This article is part of Yahoo's 'On This Day' series

Eight-year-old Brian Ingram was just trying to build a campfire.

But while combing through the sand at Tena Bar, along the Columbia River in the US state of Washington, he unearthed the biggest clue in a mystery that has baffled investigators for half a century.

While raking along the river bank on a family holiday in February 1980, he found three packets, bundled by rubber bands.

Inside was $5,800 in $20 bills, a small slice of a ransom from one of the most daring heists in history.

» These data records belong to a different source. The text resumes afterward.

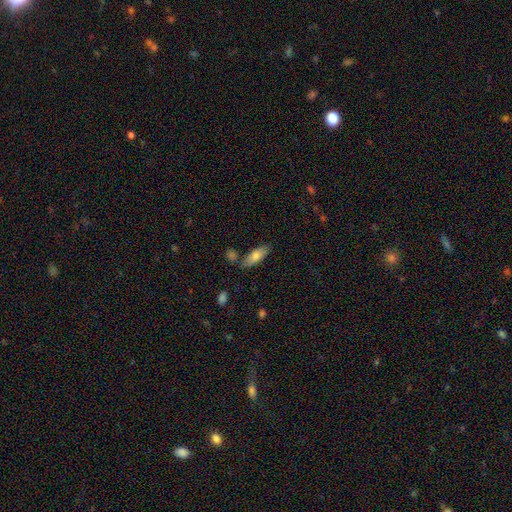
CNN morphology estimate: Smooth or featured: smooth — 75% (featured or disk — 18%)
How rounded: in between — 69% (cigar-shaped — 29%)
Merging: none — 76% (minor disturbance — 14%)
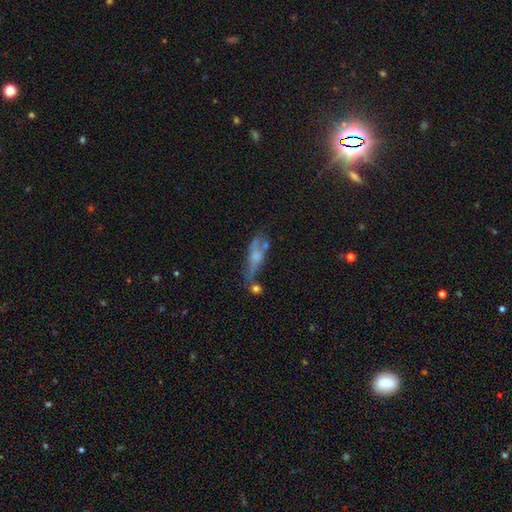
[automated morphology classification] Smooth or featured: smooth — 47% (featured or disk — 43%)
Merging: none — 38% (minor disturbance — 23%)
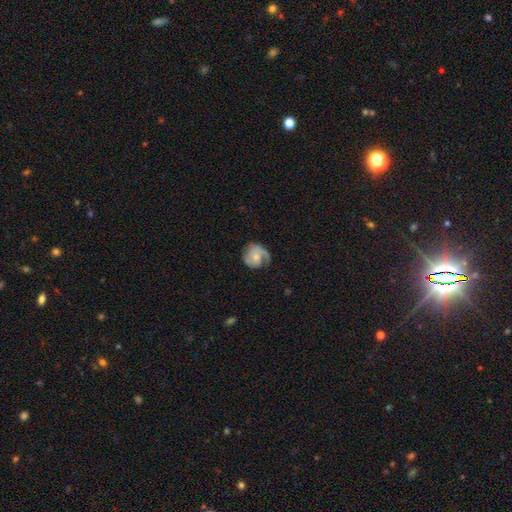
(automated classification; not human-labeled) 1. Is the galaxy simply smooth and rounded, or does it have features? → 61% featured or disk, 32% smooth, 7% star or artifact.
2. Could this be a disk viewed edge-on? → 97% no, 3% yes.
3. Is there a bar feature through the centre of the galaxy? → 70% no, 26% weak, 4% strong.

Nine years previously, before Ingram had been born, that money had been in the hands of an elusive figure at the heart of the only plane hijacking that has never been solved.

Some of the stolen $20 bills taken by a hijacker calling himself D.B Cooper and found in Oregon, U.S., by a young boy in 1980, are displayed in an undated FBI picture.    FBI/Handout via Reuters THIS IMAGE HAS BEEN SUPPLIED BY A THIRD PARTY. IT IS DISTRIBUTED, EXACTLY AS RECEIVED BY REUTERS, AS A SERVICE TO CLIENTS. FOR EDITORIAL USE ONLY. NOT FOR SALE FOR MARKETING OR ADVERTISING CAMPAIGNS
These disintegrated $20 bills taken by hijacker DB Cooper were found nine years after the heist by an eight-year-old boy. (Reuters)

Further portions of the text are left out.